Surface and interior residual stress analysis of a deep-drawn 1180-MPa class ultra-high strength steel sheet with scratch marks

Abstract

This study examined the residual stresses on the surface and in the interior of a deep-drawn cup made from a 1180-MPa class ultra-high strength steel sheet. A high residual stress causes a delayed material fracture, and an accurate evaluation of residual stress reduces failure risks. Nevertheless, the residual stress in the vicinity of the scratch marks, induced by galling in the stamping process, remains unclear. This study accordingly presented X-ray diffraction measurements of the considerable residual compressive stress associated with the scratch marks. Measurements obtained using the hole drilling method revealed a previously unknown high residual tensile stress (exceeding 1000 MPa) in the interior at the scratch mark locations, corresponding to a 0.1-mm-thick compressive zone.
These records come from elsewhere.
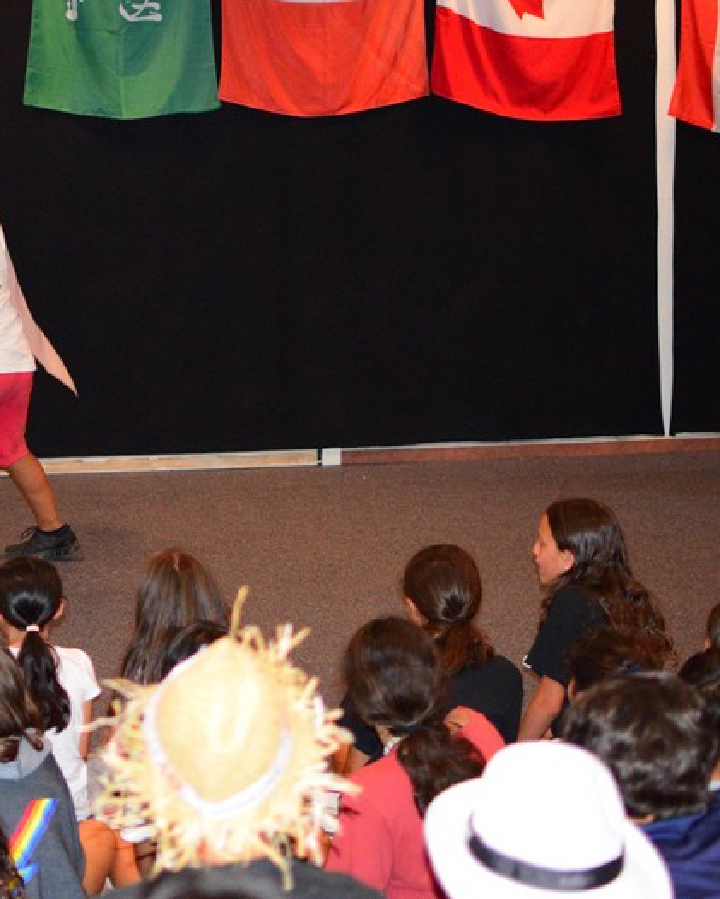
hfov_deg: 15.8
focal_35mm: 96
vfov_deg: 19.9
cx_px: 10
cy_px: 317
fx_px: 2554
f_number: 1.8
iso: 3200
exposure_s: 1/200
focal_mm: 35
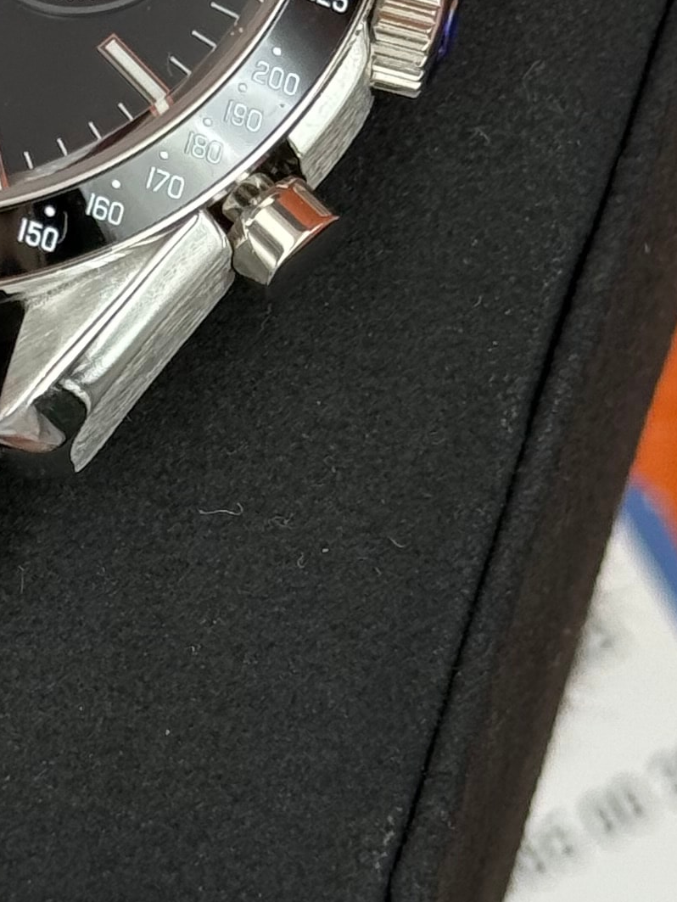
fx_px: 4743
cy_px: 350
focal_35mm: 182
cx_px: -85
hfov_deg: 8.1
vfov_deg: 10.9
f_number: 1.78
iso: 50
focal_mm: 6.76
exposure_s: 1/121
These measurements were then compared with the results of a finite element (FE) simulation of the deep drawing process performed without the formation of the scratch marks; the simulated residual stress in the scratch mark region considerably deviated from the measurements. A compressive stress of approximately 1000 MPa was therefore imposed on the local surface area to account for the formation of the scratch marks. The prediction of the actual residual stress on the surface and in the interior of the scratch mark region was then discussed. A simple surface stress modification technique for scratch mark prediction was realized from the comparison between the measured and FE simulation results. The stored friction work, modified by the equivalent plastic strain induced by deep drawing, could be adopted to accurately predict the location of the scratch mark region.